Please edit the listing below by replacing "Priority Markers" with "Priority Levels" and keeping everything else unchanged. Leave the pictures out of your output.

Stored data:
= = = = = = =
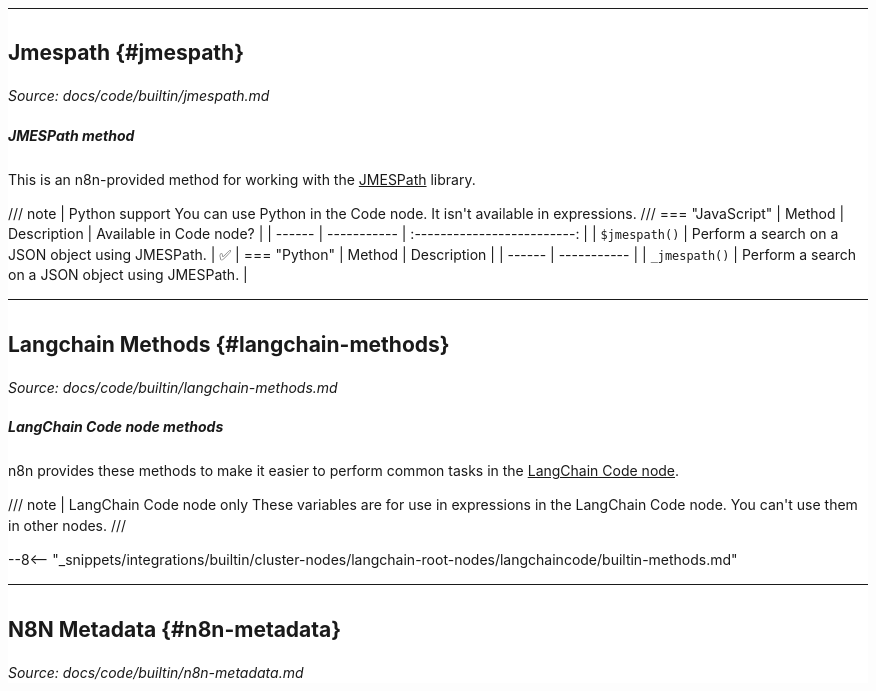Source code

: 
---



## Jmespath {#jmespath}

*Source: docs/code/builtin/jmespath.md*


##### JMESPath method

This is an n8n-provided method for working with the [JMESPath](/code/cookbook/jmespath.md) library.

/// note | Python support
You can use Python in the Code node. It isn't available in expressions.
///
=== "JavaScript"
	| Method | Description | Available in Code node? |
	| ------ | ----------- | :-------------------------: |
	| `$jmespath()` | Perform a search on a JSON object using JMESPath. | :white_check_mark: |
=== "Python"
	| Method | Description | 
	| ------ | ----------- | 
	| `_jmespath()` | Perform a search on a JSON object using JMESPath. | 


---



## Langchain Methods {#langchain-methods}

*Source: docs/code/builtin/langchain-methods.md*

##### LangChain Code node methods

n8n provides these methods to make it easier to perform common tasks in the [LangChain Code node](/integrations/builtin/cluster-nodes/root-nodes/n8n-nodes-langchain.code.md).

/// note | LangChain Code node only
These variables are for use in expressions in the LangChain Code node. You can't use them in other nodes.
///

--8<-- "_snippets/integrations/builtin/cluster-nodes/langchain-root-nodes/langchaincode/builtin-methods.md"


---



## N8N Metadata {#n8n-metadata}

*Source: docs/code/builtin/n8n-metadata.md*
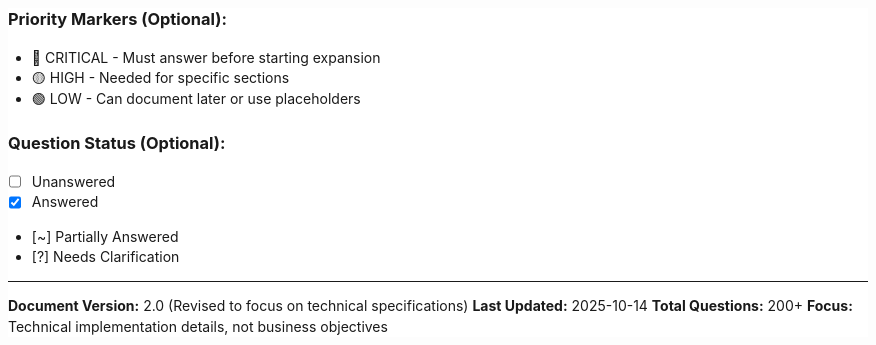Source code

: ### Priority Markers (Optional):
- 🔴 CRITICAL - Must answer before starting expansion
- 🟡 HIGH - Needed for specific sections
- 🟢 LOW - Can document later or use placeholders

### Question Status (Optional):
- [ ] Unanswered
- [x] Answered
- [~] Partially Answered
- [?] Needs Clarification

---

**Document Version:** 2.0 (Revised to focus on technical specifications)
**Last Updated:** 2025-10-14
**Total Questions:** 200+
**Focus:** Technical implementation details, not business objectives

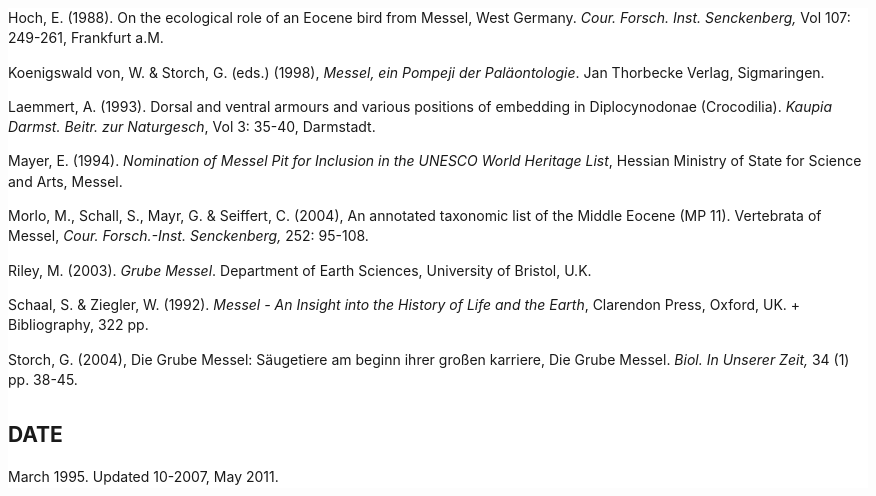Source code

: Hoch, E. (1988). On the ecological role of an Eocene bird from Messel, West Germany. *Cour. Forsch. Inst. Senckenberg,* Vol 107: 249-261, Frankfurt a.M.

Koenigswald von, W. & Storch, G. (eds.) (1998), *Messel, ein Pompeji der Paläontologie*. Jan Thorbecke Verlag, Sigmaringen.

Laemmert, A. (1993). Dorsal and ventral armours and various positions of embedding in Diplocynodonae (Crocodilia). *Kaupia Darmst. Beitr. zur Naturgesch*, Vol 3: 35-40, Darmstadt.

Mayer, E. (1994). *Nomination of Messel Pit for Inclusion in the UNESCO World Heritage List*, Hessian Ministry of State for Science and Arts, Messel.

Morlo, M., Schall, S., Mayr, G. & Seiffert, C. (2004), An annotated taxonomic list of the Middle Eocene (MP 11). Vertebrata of Messel, *Cour. Forsch.-Inst. Senckenberg,* 252: 95-108.

Riley, M. (2003). *Grube Messel*. Department of Earth Sciences, University of Bristol, U.K.

Schaal, S. & Ziegler, W. (1992). *Messel - An Insight into the History of Life and the Earth*, Clarendon Press, Oxford, UK. + Bibliography, 322 pp.

Storch, G. (2004), Die Grube Messel: Säugetiere am beginn ihrer großen karriere, Die Grube Messel. *Biol. In Unserer Zeit,* 34 (1) pp. 38-45.

DATE
--------

March 1995. Updated 10-2007, May 2011.
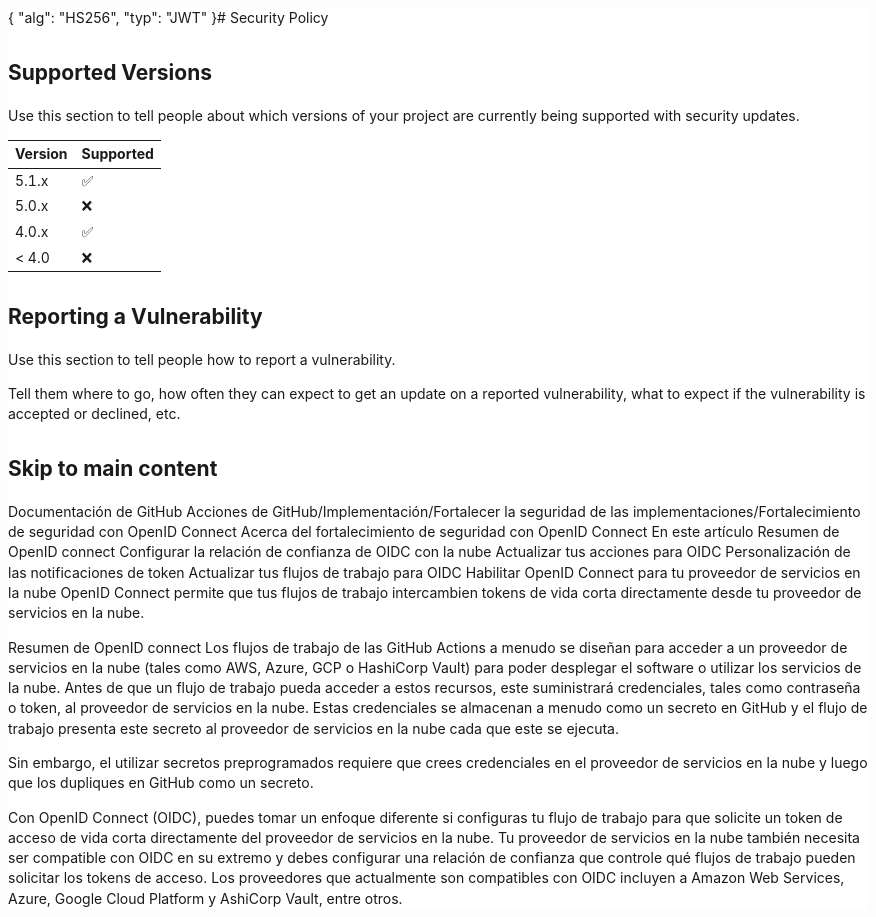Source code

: {
  "alg": "HS256",
  "typ": "JWT"
}# Security Policy

## Supported Versions

Use this section to tell people about which versions of your project are currently being supported with security updates.

| Version | Supported          |
| ------- | ------------------ |
| 5.1.x   | :white_check_mark: |
| 5.0.x   | :x:                |
| 4.0.x   | :white_check_mark: |
| < 4.0   | :x:                |

## Reporting a Vulnerability

Use this section to tell people how to report a vulnerability.

Tell them where to go, how often they can expect to get an update on a reported vulnerability, what to expect if the vulnerability is accepted or declined, etc.

## Skip to main content
Documentación de GitHub
Acciones de GitHub/Implementación/Fortalecer la seguridad de las implementaciones/Fortalecimiento de seguridad con OpenID Connect Acerca del fortalecimiento de seguridad con OpenID Connect En este artículo Resumen de OpenID connect
Configurar la relación de confianza de OIDC con la nube Actualizar tus acciones para OIDC Personalización de las notificaciones de token
Actualizar tus flujos de trabajo para OIDC
Habilitar OpenID Connect para tu proveedor de servicios en la nube OpenID Connect permite que tus flujos de trabajo intercambien tokens de vida corta directamente desde tu proveedor de servicios en la nube.

Resumen de OpenID connect
Los flujos de trabajo de las GitHub Actions a menudo se diseñan para acceder a un proveedor de servicios en la nube (tales como AWS, Azure, GCP o HashiCorp Vault) para poder desplegar el software o utilizar los servicios de la nube. Antes de que un flujo de trabajo pueda acceder a estos recursos, este suministrará credenciales, tales como contraseña o token, al proveedor de servicios en la nube. Estas credenciales se almacenan a menudo como un secreto en GitHub y el flujo de trabajo presenta este secreto al proveedor de servicios en la nube cada que este se ejecuta.

Sin embargo, el utilizar secretos preprogramados requiere que crees credenciales en el proveedor de servicios en la nube y luego que los dupliques en GitHub como un secreto.

Con OpenID Connect (OIDC), puedes tomar un enfoque diferente si configuras tu flujo de trabajo para que solicite un token de acceso de vida corta directamente del proveedor de servicios en la nube. Tu proveedor de servicios en la nube también necesita ser compatible con OIDC en su extremo y debes configurar una relación de confianza que controle qué flujos de trabajo pueden solicitar los tokens de acceso. Los proveedores que actualmente son compatibles con OIDC incluyen a Amazon Web Services, Azure, Google Cloud Platform y AshiCorp Vault, entre otros.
= = = = = = =
* Problem solution
Source code

: 
---



## Jmespath {#jmespath}

*Source: docs/code/builtin/jmespath.md*


##### JMESPath method

This is an n8n-provided method for working with the [JMESPath](/code/cookbook/jmespath.md) library.

/// note | Python support
You can use Python in the Code node. It isn't available in expressions.
///
=== "JavaScript"
	| Method | Description | Available in Code node? |
	| ------ | ----------- | :-------------------------: |
	| `$jmespath()` | Perform a search on a JSON object using JMESPath. | :white_check_mark: |
=== "Python"
	| Method | Description | 
	| ------ | ----------- | 
	| `_jmespath()` | Perform a search on a JSON object using JMESPath. | 


---



## Langchain Methods {#langchain-methods}

*Source: docs/code/builtin/langchain-methods.md*

##### LangChain Code node methods

n8n provides these methods to make it easier to perform common tasks in the [LangChain Code node](/integrations/builtin/cluster-nodes/root-nodes/n8n-nodes-langchain.code.md).

/// note | LangChain Code node only
These variables are for use in expressions in the LangChain Code node. You can't use them in other nodes.
///

--8<-- "_snippets/integrations/builtin/cluster-nodes/langchain-root-nodes/langchaincode/builtin-methods.md"


---



## N8N Metadata {#n8n-metadata}

*Source: docs/code/builtin/n8n-metadata.md*
Source code

: ### Priority Levels (Optional):
- 🔴 CRITICAL - Must answer before starting expansion
- 🟡 HIGH - Needed for specific sections
- 🟢 LOW - Can document later or use placeholders

### Question Status (Optional):
- [ ] Unanswered
- [x] Answered
- [~] Partially Answered
- [?] Needs Clarification

---

**Document Version:** 2.0 (Revised to focus on technical specifications)
**Last Updated:** 2025-10-14
**Total Questions:** 200+
**Focus:** Technical implementation details, not business objectives

Source code

: Hoch, E. (1988). On the ecological role of an Eocene bird from Messel, West Germany. *Cour. Forsch. Inst. Senckenberg,* Vol 107: 249-261, Frankfurt a.M.

Koenigswald von, W. & Storch, G. (eds.) (1998), *Messel, ein Pompeji der Paläontologie*. Jan Thorbecke Verlag, Sigmaringen.

Laemmert, A. (1993). Dorsal and ventral armours and various positions of embedding in Diplocynodonae (Crocodilia). *Kaupia Darmst. Beitr. zur Naturgesch*, Vol 3: 35-40, Darmstadt.

Mayer, E. (1994). *Nomination of Messel Pit for Inclusion in the UNESCO World Heritage List*, Hessian Ministry of State for Science and Arts, Messel.

Morlo, M., Schall, S., Mayr, G. & Seiffert, C. (2004), An annotated taxonomic list of the Middle Eocene (MP 11). Vertebrata of Messel, *Cour. Forsch.-Inst. Senckenberg,* 252: 95-108.

Riley, M. (2003). *Grube Messel*. Department of Earth Sciences, University of Bristol, U.K.

Schaal, S. & Ziegler, W. (1992). *Messel - An Insight into the History of Life and the Earth*, Clarendon Press, Oxford, UK. + Bibliography, 322 pp.

Storch, G. (2004), Die Grube Messel: Säugetiere am beginn ihrer großen karriere, Die Grube Messel. *Biol. In Unserer Zeit,* 34 (1) pp. 38-45.

DATE
--------

March 1995. Updated 10-2007, May 2011.
Source code

: {
  "alg": "HS256",
  "typ": "JWT"
}# Security Policy

## Supported Versions

Use this section to tell people about which versions of your project are currently being supported with security updates.

| Version | Supported          |
| ------- | ------------------ |
| 5.1.x   | :white_check_mark: |
| 5.0.x   | :x:                |
| 4.0.x   | :white_check_mark: |
| < 4.0   | :x:                |

## Reporting a Vulnerability

Use this section to tell people how to report a vulnerability.

Tell them where to go, how often they can expect to get an update on a reported vulnerability, what to expect if the vulnerability is accepted or declined, etc.

## Skip to main content
Documentación de GitHub
Acciones de GitHub/Implementación/Fortalecer la seguridad de las implementaciones/Fortalecimiento de seguridad con OpenID Connect Acerca del fortalecimiento de seguridad con OpenID Connect En este artículo Resumen de OpenID connect
Configurar la relación de confianza de OIDC con la nube Actualizar tus acciones para OIDC Personalización de las notificaciones de token
Actualizar tus flujos de trabajo para OIDC
Habilitar OpenID Connect para tu proveedor de servicios en la nube OpenID Connect permite que tus flujos de trabajo intercambien tokens de vida corta directamente desde tu proveedor de servicios en la nube.

Resumen de OpenID connect
Los flujos de trabajo de las GitHub Actions a menudo se diseñan para acceder a un proveedor de servicios en la nube (tales como AWS, Azure, GCP o HashiCorp Vault) para poder desplegar el software o utilizar los servicios de la nube. Antes de que un flujo de trabajo pueda acceder a estos recursos, este suministrará credenciales, tales como contraseña o token, al proveedor de servicios en la nube. Estas credenciales se almacenan a menudo como un secreto en GitHub y el flujo de trabajo presenta este secreto al proveedor de servicios en la nube cada que este se ejecuta.

Sin embargo, el utilizar secretos preprogramados requiere que crees credenciales en el proveedor de servicios en la nube y luego que los dupliques en GitHub como un secreto.

Con OpenID Connect (OIDC), puedes tomar un enfoque diferente si configuras tu flujo de trabajo para que solicite un token de acceso de vida corta directamente del proveedor de servicios en la nube. Tu proveedor de servicios en la nube también necesita ser compatible con OIDC en su extremo y debes configurar una relación de confianza que controle qué flujos de trabajo pueden solicitar los tokens de acceso. Los proveedores que actualmente son compatibles con OIDC incluyen a Amazon Web Services, Azure, Google Cloud Platform y AshiCorp Vault, entre otros.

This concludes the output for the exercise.